Le texte de Lagneaux et al. est original car il émane d’une chercheure-anthropologue qui a observé sur le temps long un groupe d’agriculteurs, certains pratiquant l’agriculture de conservation, d’autres l’agriculture biologique, co-évoluant dans des pratiques d’agriculture biologique de conservation (ABC). Malgré l’objectif commun, elle met en évidence, avec ses co-auteurs animateurs du réseau d’agriculeurs, les difficultés de partage des savoirs, en particulier lorsque les représentations sociales peuvent différer.
Queuniet témoigne de son expérience d’accompagnement d’un groupe d’agriculteurs du réseau Dephy, de la conversion en agriculture biologique vers l’agriculture biologique de conservation.

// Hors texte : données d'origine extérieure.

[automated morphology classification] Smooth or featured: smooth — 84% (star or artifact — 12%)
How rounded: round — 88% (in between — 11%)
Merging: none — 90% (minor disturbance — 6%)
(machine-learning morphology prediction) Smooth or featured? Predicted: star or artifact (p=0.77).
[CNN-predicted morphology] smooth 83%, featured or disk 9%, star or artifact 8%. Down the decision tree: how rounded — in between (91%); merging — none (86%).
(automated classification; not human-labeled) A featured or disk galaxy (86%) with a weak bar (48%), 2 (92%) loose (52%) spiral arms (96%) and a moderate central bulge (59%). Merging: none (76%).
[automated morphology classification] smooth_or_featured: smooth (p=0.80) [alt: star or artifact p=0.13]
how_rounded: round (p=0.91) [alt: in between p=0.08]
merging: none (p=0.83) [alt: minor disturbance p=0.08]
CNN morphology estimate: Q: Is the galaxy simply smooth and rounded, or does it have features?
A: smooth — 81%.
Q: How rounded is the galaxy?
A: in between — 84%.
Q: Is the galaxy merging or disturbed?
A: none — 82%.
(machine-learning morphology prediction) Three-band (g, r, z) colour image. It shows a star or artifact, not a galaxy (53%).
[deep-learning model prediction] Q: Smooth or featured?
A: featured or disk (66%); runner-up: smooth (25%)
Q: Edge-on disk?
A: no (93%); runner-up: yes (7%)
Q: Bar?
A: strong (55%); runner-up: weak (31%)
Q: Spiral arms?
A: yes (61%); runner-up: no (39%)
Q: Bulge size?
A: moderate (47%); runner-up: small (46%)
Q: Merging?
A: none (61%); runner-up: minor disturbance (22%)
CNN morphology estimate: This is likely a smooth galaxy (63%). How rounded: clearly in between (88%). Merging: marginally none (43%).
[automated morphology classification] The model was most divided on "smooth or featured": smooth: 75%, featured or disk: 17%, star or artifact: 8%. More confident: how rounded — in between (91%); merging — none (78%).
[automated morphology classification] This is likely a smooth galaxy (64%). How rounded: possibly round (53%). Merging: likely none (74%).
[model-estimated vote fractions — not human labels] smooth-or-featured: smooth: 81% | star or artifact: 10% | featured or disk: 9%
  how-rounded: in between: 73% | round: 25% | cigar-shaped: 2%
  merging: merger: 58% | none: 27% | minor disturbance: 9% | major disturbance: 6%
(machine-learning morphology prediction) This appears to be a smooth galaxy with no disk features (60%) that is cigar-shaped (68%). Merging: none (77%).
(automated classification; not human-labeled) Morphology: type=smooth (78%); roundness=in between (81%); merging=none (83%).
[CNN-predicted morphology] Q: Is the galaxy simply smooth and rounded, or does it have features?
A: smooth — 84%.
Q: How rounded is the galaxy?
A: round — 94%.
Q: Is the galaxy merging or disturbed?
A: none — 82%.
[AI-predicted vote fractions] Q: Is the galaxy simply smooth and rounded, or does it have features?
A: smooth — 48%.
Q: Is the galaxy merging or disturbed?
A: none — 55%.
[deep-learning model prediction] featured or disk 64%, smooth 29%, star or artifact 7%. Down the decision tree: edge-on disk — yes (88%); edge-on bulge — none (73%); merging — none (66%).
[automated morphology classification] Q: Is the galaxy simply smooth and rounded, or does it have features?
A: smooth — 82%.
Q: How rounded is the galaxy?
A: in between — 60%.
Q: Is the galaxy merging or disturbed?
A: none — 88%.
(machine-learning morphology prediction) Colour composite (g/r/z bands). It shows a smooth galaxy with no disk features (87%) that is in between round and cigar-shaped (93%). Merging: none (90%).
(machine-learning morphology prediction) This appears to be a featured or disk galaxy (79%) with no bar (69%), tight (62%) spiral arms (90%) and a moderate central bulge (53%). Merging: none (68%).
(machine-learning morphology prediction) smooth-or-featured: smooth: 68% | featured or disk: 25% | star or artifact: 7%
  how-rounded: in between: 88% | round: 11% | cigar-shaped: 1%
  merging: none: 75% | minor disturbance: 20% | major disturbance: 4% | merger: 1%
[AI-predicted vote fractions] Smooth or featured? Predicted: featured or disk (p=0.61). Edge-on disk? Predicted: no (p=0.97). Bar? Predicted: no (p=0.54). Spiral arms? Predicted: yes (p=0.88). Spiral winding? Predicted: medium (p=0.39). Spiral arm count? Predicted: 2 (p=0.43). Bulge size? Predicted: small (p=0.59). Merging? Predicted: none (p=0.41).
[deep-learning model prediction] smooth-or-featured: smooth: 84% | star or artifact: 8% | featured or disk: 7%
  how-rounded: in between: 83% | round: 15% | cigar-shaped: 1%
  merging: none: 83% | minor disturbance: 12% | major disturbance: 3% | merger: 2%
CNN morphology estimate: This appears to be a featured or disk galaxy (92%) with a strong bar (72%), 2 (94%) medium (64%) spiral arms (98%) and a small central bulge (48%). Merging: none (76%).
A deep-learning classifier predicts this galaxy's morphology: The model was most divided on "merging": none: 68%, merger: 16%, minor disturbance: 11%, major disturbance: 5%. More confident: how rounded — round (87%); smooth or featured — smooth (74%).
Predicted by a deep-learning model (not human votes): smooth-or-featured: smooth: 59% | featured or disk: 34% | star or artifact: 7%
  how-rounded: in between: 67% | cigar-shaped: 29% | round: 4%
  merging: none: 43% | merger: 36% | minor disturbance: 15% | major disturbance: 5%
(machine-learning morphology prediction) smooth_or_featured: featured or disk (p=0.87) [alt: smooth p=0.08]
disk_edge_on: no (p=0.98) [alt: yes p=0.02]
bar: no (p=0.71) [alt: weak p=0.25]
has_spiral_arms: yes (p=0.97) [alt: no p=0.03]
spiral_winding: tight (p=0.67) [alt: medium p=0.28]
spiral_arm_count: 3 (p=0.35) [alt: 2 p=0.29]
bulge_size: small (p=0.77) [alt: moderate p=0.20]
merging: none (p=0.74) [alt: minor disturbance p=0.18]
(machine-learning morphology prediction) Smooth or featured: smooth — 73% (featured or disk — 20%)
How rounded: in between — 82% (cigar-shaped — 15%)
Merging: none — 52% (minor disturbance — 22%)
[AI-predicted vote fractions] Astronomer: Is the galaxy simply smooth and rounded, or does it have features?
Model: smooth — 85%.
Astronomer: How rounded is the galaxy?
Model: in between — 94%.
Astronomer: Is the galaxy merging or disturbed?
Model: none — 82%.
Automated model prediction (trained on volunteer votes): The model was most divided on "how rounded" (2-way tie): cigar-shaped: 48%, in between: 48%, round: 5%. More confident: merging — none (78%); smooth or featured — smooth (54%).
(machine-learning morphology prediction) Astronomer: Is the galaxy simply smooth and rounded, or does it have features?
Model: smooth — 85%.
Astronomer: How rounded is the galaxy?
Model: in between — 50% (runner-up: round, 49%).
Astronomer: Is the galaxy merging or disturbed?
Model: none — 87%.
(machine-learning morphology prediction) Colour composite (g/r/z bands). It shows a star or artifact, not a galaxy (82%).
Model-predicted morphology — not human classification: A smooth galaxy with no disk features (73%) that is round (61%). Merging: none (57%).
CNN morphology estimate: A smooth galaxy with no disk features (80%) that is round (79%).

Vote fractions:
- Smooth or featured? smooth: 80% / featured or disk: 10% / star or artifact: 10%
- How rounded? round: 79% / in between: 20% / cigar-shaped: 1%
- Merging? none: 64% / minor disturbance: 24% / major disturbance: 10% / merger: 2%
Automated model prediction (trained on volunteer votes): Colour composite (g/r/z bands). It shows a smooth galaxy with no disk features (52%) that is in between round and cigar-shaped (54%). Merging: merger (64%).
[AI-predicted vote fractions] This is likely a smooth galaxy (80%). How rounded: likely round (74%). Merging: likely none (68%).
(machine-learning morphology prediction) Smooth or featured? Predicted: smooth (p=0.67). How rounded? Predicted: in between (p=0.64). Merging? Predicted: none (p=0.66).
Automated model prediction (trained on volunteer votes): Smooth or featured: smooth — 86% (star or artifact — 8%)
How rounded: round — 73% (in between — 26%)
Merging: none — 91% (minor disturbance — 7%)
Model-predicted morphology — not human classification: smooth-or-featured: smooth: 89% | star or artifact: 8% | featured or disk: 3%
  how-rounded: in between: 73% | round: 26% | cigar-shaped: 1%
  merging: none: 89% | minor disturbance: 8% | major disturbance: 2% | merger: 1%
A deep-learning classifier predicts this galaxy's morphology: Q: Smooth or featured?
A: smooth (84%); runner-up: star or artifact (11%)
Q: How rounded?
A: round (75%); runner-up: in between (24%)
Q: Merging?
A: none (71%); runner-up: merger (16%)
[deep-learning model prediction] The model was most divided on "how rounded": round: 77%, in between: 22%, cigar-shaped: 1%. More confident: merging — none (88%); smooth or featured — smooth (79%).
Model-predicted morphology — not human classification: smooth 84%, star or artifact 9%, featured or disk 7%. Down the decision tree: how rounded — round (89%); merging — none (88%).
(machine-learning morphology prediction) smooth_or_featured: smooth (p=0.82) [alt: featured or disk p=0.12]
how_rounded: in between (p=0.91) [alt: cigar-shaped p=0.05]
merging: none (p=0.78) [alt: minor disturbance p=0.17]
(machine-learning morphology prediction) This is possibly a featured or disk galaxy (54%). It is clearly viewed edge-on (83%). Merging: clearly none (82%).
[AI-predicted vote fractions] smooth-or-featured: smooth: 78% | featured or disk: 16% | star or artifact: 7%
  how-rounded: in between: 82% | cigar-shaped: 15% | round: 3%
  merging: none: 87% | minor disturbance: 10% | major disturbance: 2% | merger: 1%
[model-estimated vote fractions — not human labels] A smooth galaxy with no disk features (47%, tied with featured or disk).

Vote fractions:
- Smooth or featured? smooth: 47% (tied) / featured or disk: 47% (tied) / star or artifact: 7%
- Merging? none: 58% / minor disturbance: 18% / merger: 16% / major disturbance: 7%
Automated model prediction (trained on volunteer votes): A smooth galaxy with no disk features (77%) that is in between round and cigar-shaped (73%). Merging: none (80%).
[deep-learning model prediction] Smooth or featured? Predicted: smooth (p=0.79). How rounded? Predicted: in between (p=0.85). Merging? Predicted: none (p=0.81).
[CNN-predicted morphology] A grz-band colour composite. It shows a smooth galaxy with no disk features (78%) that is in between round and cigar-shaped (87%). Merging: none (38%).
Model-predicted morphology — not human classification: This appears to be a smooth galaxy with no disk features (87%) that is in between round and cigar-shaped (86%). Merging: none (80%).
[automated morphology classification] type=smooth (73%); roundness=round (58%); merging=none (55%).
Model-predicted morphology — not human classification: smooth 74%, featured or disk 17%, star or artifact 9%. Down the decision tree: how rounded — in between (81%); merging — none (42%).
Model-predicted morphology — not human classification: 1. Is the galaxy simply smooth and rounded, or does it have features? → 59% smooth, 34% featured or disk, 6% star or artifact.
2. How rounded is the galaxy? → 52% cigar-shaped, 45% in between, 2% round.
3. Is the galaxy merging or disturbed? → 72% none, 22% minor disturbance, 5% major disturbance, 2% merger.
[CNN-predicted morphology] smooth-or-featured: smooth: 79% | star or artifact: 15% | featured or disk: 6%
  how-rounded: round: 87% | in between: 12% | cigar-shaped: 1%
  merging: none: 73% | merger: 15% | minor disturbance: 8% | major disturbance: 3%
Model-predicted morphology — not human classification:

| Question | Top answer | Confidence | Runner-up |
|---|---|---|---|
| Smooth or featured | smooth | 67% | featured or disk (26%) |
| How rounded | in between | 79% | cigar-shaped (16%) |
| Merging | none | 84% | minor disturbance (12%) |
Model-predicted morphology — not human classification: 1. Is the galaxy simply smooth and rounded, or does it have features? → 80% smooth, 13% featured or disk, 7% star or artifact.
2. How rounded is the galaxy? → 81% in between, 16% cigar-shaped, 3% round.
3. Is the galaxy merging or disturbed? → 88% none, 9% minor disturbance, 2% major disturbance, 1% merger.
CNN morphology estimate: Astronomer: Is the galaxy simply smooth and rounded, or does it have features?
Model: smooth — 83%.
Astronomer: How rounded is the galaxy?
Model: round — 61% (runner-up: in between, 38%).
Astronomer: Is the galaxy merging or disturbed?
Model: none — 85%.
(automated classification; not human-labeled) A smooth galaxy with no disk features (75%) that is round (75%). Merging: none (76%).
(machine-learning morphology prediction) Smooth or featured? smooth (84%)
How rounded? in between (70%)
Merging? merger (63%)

Il montre comment les agriculteurs ont évolué dans leurs compétences de praticiens et d’expérimentateurs et comment son rôle d’animateur a évolué de conseiller vers celui d’accompagnateur des transitions.
Hocine et Dureau proposent une analyse comparative de la gestion des connaissances et leur lien à l’innovation entre trois entreprises agricoles en agriculture biologique. A partir du modèle de SCIA (système de connaissances et d’innovation agricoles) développé au Québec, qui caractérise le réseau d’acteurs contributeurs à l’innovation et son fonctionnement, ils montrent que malgré des différences importantes dans la gestion des connaissances au sein des trois exploitations, tous les agriculteurs évoluent vers l’activité de production de connaissances locales.
Enfin, Thareau et al. analysent les résultats d’une enquête auprès d’un réseau d’agriculteurs en CUMA sur les motivations et les conditions de développement du désherbage mécanique dans les exploitations agricoles, compte tenu d’une assez faible diffusion des techniques de désherbage mécanique, en dehors de l’agriculture biologique. Ainsi, au-delà du besoin d’expérience pour maîtriser la pratique de la bineuse, et encore plus de la herse étrille, le désherbage mécanique demande une évolution de l’itinéraire technique dans son ensemble (date et densité de semis par exemple) et de l’organisation du travail (en particulier en cas de matériel en multi-propriété), ce qui mobilise de nouvelles connaissances.
A l’issue de ce numéro, nous réalisons que nous n’avons fait qu’effleurer ce sujet de la circulation des savoirs dans la construction des décisions des agriculteurs. Car à l’heure des grandes évolutions dans le système de production et de partage des savoirs agronomiques, du local au national, ce qui va exister demain dans la circulation des savoirs pour la décision des agriculteurs va beaucoup bouger. Nous aurons donc certainement besoin de revenir sur le sujet, mais peut-être dans une démarche plus prospective.
Nous vous souhaitons une bonne lecture !
Actualités agronomiques
Nous avons complété ce numéro thématique par un texte intéressant notre communauté d’agronomes :
Une note de lecture de Prévost et Messéan propose une analyse agronomique de la fiction qu’a rédigée C. Huyghe (INRAE) dans un chapitre de l’ouvrage 2025 du groupe Demeter – Editions IRIS, intitulé « La France agricole en 2050 : escale sur l’innovation ».